Images with localized body landmarks:
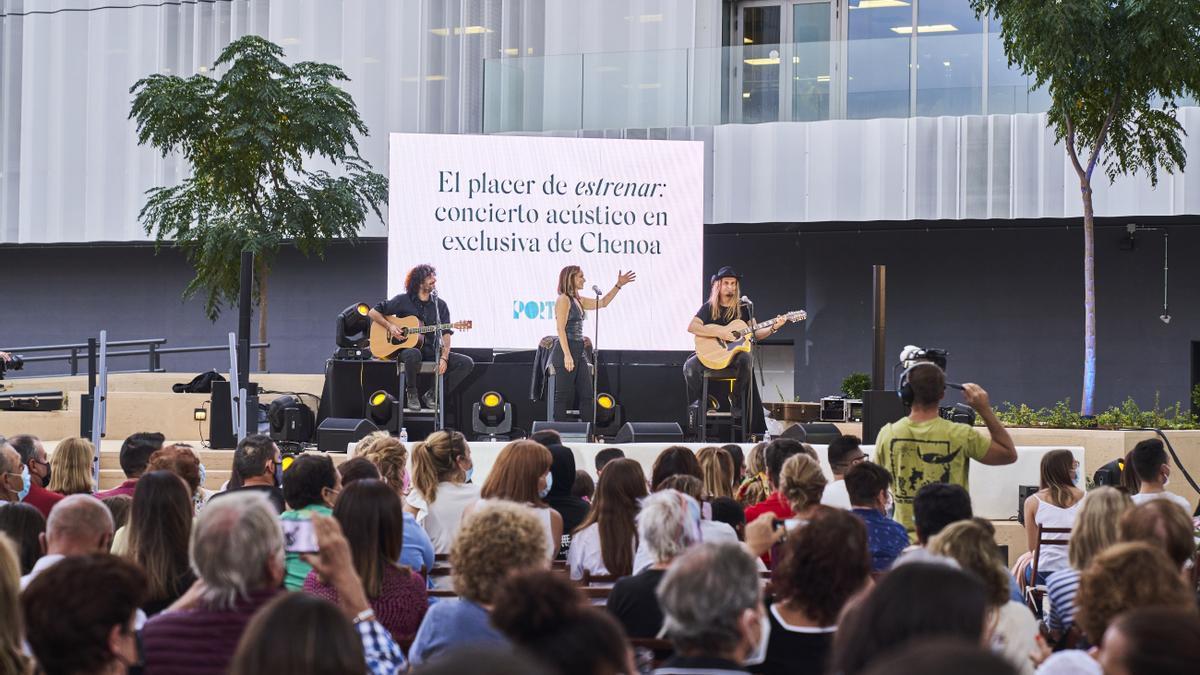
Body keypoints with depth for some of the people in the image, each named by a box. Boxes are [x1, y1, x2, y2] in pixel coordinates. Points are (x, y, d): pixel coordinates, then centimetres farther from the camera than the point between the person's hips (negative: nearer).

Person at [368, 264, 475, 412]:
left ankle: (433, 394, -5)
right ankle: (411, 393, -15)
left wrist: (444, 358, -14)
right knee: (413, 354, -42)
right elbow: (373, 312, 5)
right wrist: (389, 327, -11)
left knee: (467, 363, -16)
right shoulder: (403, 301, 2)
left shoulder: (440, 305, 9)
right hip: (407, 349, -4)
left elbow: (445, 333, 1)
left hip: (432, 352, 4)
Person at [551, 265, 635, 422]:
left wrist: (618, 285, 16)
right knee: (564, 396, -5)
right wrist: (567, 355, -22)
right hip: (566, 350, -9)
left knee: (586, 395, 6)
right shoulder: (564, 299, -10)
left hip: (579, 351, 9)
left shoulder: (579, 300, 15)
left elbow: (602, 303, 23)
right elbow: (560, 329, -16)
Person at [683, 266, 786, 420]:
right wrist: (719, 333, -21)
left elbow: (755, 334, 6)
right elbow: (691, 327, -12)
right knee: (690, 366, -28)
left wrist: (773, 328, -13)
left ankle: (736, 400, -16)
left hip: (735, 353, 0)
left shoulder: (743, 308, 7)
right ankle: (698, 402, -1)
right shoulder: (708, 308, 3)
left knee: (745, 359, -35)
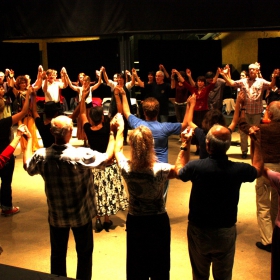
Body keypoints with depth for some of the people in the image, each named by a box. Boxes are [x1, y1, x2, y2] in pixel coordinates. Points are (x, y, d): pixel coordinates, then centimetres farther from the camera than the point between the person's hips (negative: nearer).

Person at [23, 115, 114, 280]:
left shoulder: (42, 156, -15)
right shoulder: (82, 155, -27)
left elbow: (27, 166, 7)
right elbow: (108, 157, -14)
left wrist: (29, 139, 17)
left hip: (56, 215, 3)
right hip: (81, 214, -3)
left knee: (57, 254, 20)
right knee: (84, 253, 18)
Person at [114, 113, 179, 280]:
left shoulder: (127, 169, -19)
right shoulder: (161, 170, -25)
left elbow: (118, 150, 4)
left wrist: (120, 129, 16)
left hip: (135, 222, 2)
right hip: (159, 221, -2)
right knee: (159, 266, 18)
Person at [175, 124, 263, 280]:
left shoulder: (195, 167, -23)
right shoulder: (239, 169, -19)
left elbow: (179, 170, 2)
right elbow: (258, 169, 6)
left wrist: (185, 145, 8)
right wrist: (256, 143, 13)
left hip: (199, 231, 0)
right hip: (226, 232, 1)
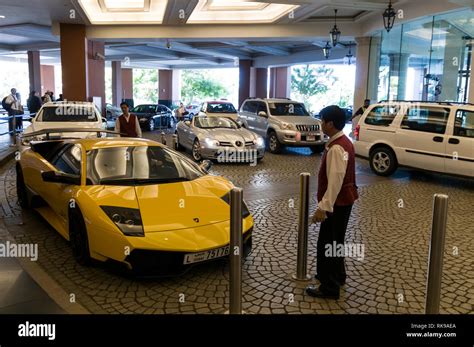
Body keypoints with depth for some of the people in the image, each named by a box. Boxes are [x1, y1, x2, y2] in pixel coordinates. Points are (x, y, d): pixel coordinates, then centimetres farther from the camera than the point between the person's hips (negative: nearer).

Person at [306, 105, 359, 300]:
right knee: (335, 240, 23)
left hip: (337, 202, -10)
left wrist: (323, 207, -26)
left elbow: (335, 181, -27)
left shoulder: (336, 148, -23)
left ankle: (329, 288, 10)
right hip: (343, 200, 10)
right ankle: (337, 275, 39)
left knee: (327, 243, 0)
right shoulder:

...

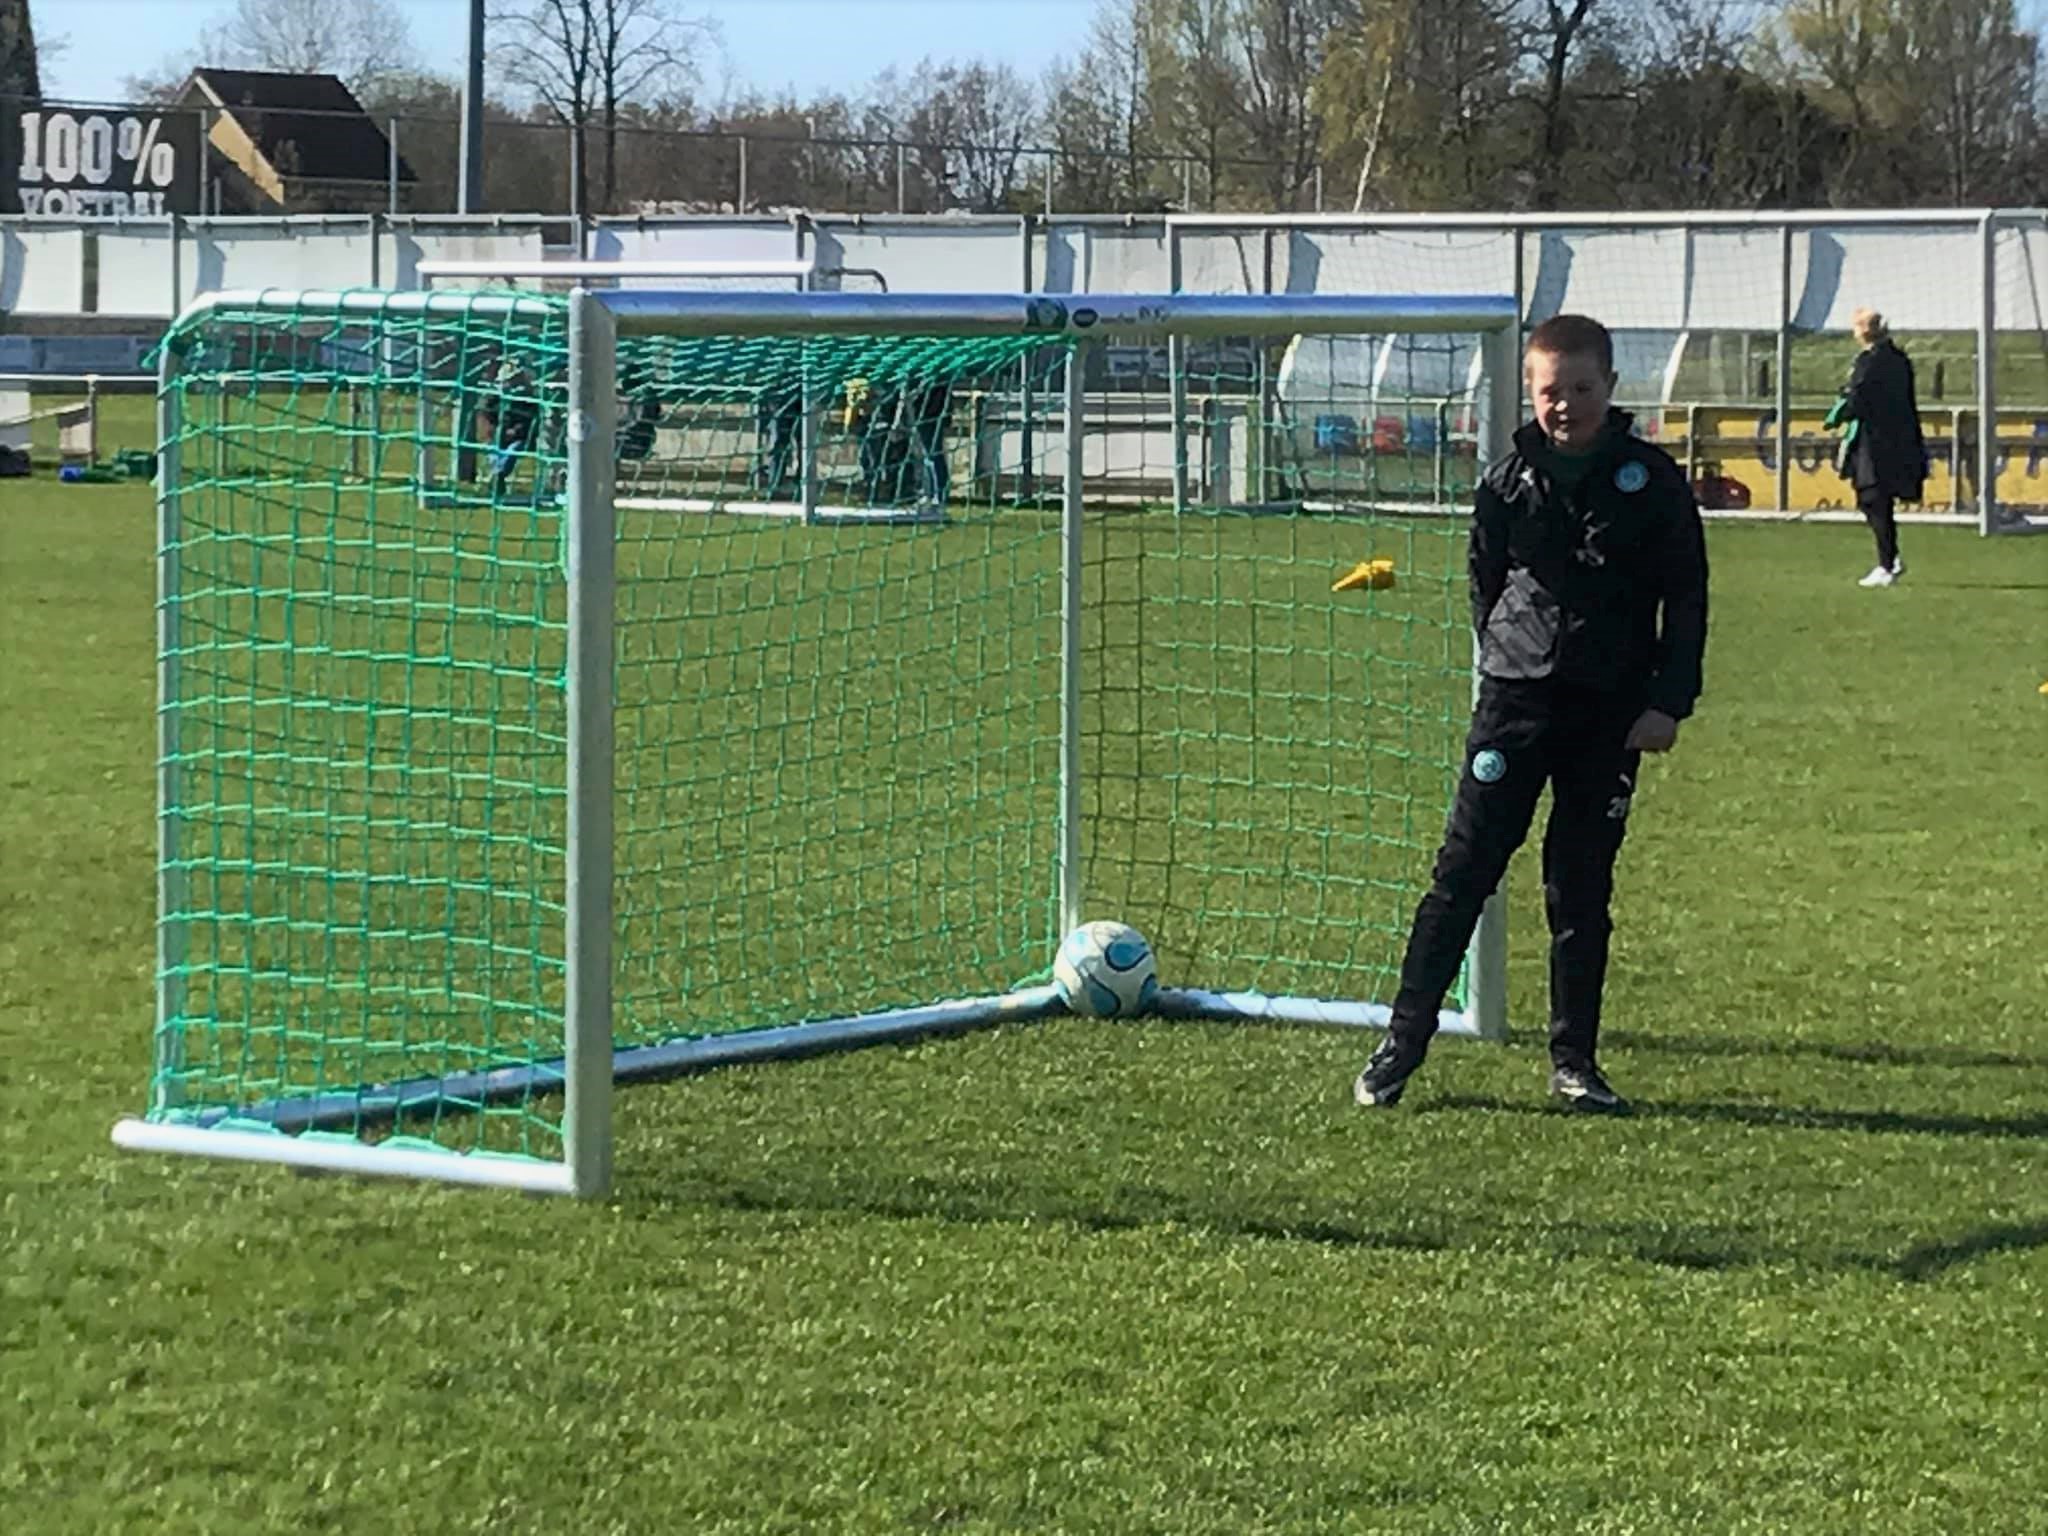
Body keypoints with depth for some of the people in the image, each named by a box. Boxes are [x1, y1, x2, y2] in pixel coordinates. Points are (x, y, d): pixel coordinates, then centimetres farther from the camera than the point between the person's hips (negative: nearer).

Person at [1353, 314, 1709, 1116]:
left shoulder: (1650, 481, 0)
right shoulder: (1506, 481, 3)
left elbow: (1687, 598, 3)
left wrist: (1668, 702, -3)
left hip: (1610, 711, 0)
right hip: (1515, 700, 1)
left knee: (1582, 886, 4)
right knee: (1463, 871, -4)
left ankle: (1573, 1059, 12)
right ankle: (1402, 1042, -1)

--

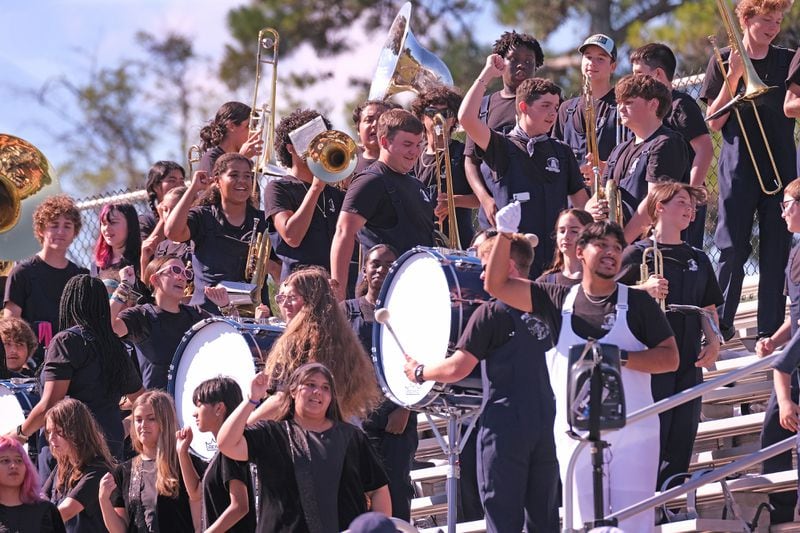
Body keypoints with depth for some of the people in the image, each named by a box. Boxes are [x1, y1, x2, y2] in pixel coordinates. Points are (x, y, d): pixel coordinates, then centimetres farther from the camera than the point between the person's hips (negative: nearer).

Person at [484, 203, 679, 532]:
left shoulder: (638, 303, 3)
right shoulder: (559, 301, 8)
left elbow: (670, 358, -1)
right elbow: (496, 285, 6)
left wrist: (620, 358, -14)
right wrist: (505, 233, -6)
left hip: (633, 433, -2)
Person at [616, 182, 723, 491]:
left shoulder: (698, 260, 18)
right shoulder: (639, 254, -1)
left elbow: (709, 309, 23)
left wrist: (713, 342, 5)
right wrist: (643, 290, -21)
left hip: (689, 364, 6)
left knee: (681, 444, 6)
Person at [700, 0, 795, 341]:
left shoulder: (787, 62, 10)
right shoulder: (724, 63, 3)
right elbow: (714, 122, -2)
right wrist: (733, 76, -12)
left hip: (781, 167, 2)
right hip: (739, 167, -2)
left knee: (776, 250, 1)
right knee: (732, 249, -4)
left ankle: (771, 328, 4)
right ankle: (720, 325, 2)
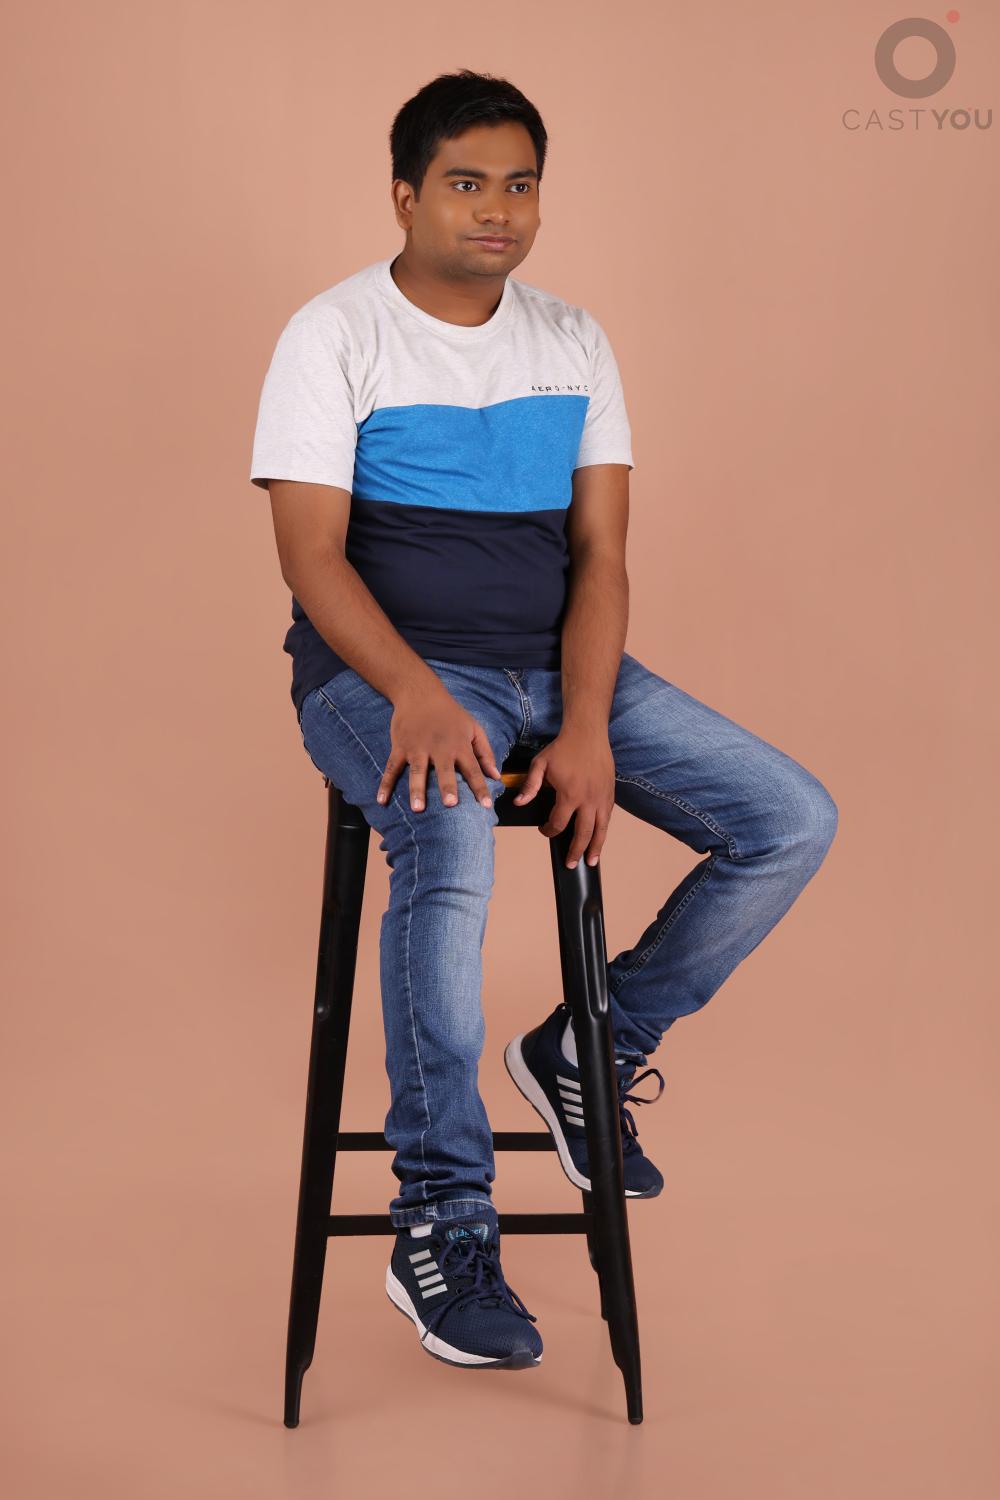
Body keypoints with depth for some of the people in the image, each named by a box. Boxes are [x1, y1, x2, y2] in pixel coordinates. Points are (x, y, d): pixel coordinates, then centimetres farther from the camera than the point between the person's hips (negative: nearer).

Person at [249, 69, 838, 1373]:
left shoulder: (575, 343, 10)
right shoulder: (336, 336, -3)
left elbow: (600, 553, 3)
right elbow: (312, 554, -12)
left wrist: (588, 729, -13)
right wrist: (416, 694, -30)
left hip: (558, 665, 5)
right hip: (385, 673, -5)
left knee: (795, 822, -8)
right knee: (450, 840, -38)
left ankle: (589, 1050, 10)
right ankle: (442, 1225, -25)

Your assignment:
Search the entries for "ankle" and copy out each line that has it.

Solution below:
left ankle: (433, 394, -5)
right ankle: (411, 393, -15)
left ankle: (736, 400, -16)
right ankle: (698, 402, -1)
left ankle: (329, 288, 10)
right ankle: (337, 275, 39)
left ankle: (1573, 1059, 12)
right ankle: (1402, 1042, -1)
left ankle: (771, 328, 4)
right ankle: (720, 325, 2)
left ankle: (589, 1050, 10)
right ankle: (442, 1225, -25)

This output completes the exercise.